Have you ever felt like you’re going on a ton of consultations and not getting hired? I polled ten successful doulas (meaning they are booked for months out with ideal clients) and found that they were getting hired around 85% of the time. That means 8 out of 10 consultations they do with prospective clients result in booking a client - which is amazing. Here are their top 5 secrets to success:
Their ideal clients find them.
They market their services to clients whose ideals fit their own. Doulas who love yoga market to prenatal yoga classes. Doulas who deeply align with a particular birth class philosophy become bffs with all the teachers in the area who teach those classes.
2. They do very little talking during the consult.
This was by far the most common answer. During the consult they model what they will do during the birth - hold space for their clients. This means being a present, active listener (read my article on active listening here). Additionally, their elevator pitch on their services is whittled down to a few concise sentences. One doula said "I practiced my doula spiel over and over again until it was short and fluid.
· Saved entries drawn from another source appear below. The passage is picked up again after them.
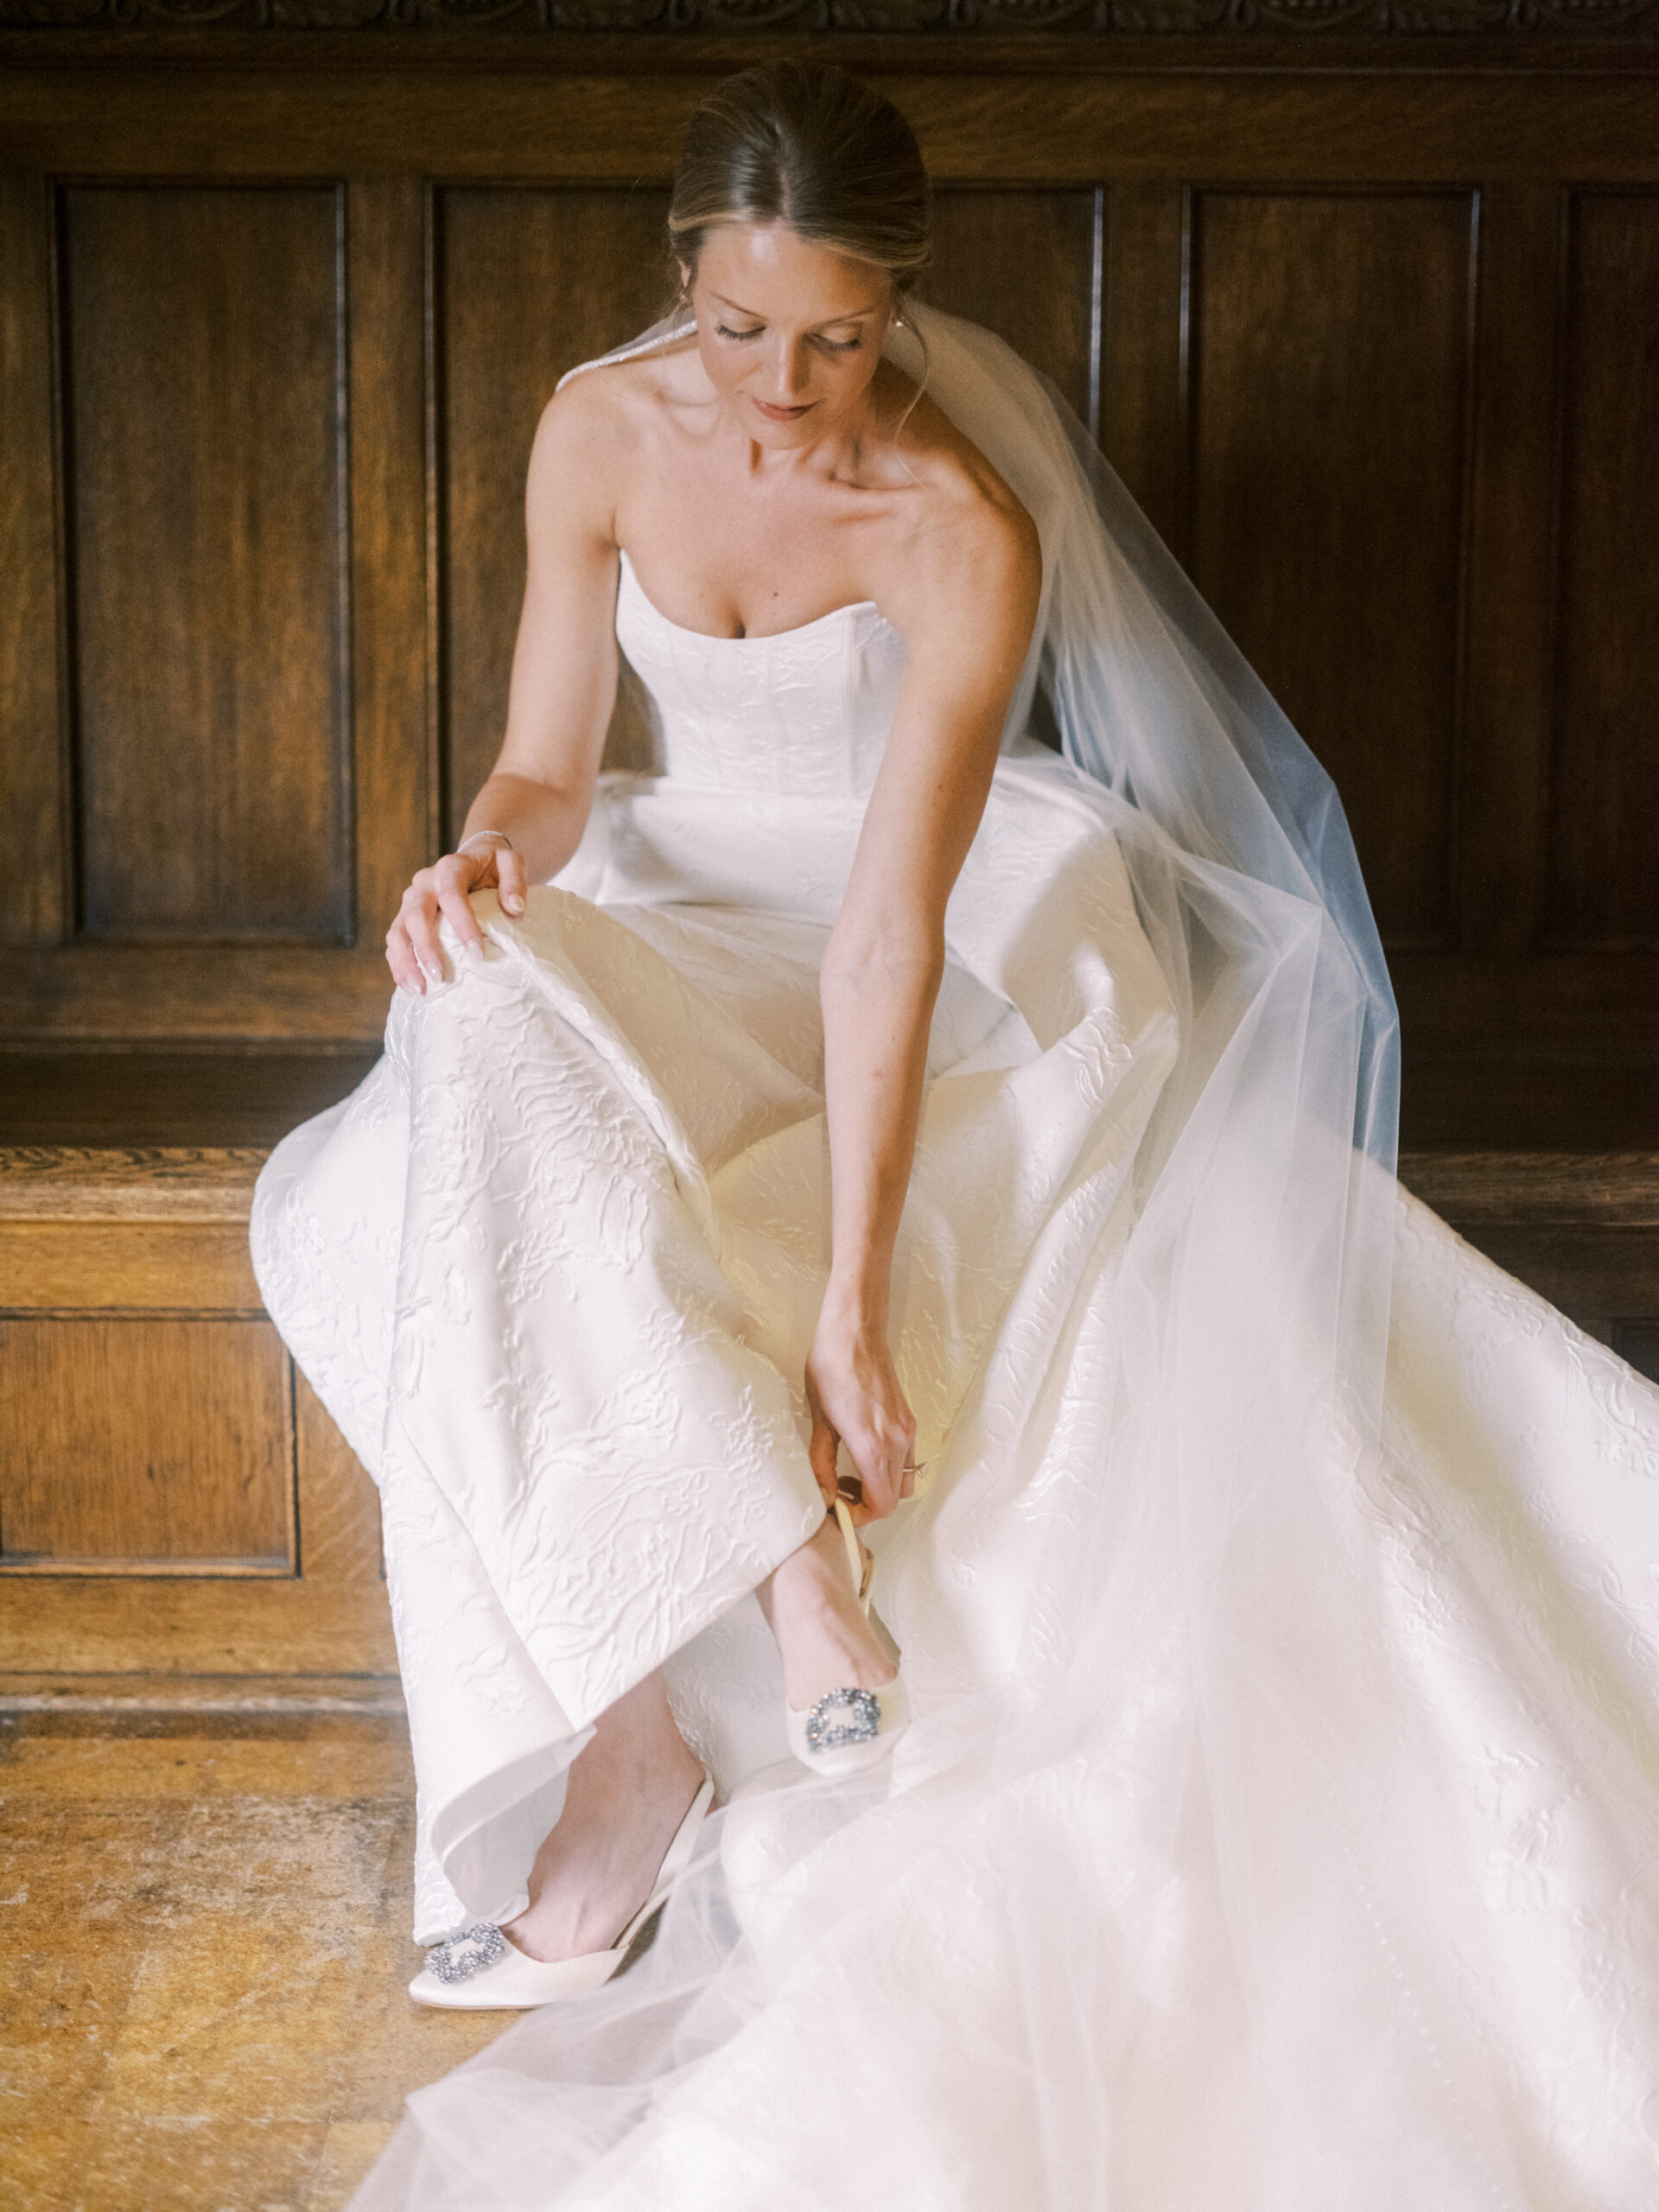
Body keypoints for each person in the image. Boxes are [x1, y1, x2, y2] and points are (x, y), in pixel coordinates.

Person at [253, 60, 1659, 2211]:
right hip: (663, 888)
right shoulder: (594, 431)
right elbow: (545, 768)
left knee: (514, 1128)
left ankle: (637, 1752)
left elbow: (887, 925)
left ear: (898, 308)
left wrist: (845, 1307)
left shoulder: (950, 525)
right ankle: (765, 1581)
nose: (784, 391)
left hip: (918, 933)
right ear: (682, 283)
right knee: (438, 1051)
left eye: (836, 337)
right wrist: (478, 860)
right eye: (739, 329)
That way I didn't ramble on at consultations and had more time to listen to my prospective clients. It is so much more professional to be articulate."
3. They mirror the prospective client’s body language, tone of voice and energy.
4. They leave their prospective clients with useful information.
They bring a couple handouts with great resources on them (books, local classes, educational websites for pregnancy, etc). This models what types of guidance you’ll be able to offer as their doula.
5. They make sure the client can afford their fee before they meet with them.
This one is HUGE! Sometimes people assume that if their fee is on their website, the prospective client has seen it. Not true. It’s frustrating to spend time with a couple and then find out during the meeting they can’t actually afford your fee. During initial email or phone contact, double check that they know what you charge. If it turns out they can’t afford it, you can refer them to someone in their price range.